Your assignment: Each entry should be copied as it stands, leaving the pictures behind.

BEGIN Dataset excerpts

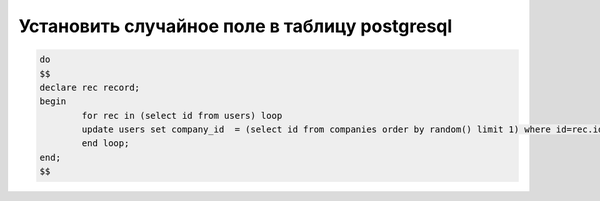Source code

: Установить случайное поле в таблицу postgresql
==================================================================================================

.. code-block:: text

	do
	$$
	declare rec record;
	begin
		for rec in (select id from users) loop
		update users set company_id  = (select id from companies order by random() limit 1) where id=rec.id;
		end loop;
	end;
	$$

END Dataset excerpts

Exercise response:
Source code

: Установить случайное поле в таблицу postgresql
==================================================================================================

.. code-block:: text

	do
	$$
	declare rec record;
	begin
		for rec in (select id from users) loop
		update users set company_id  = (select id from companies order by random() limit 1) where id=rec.id;
		end loop;
	end;
	$$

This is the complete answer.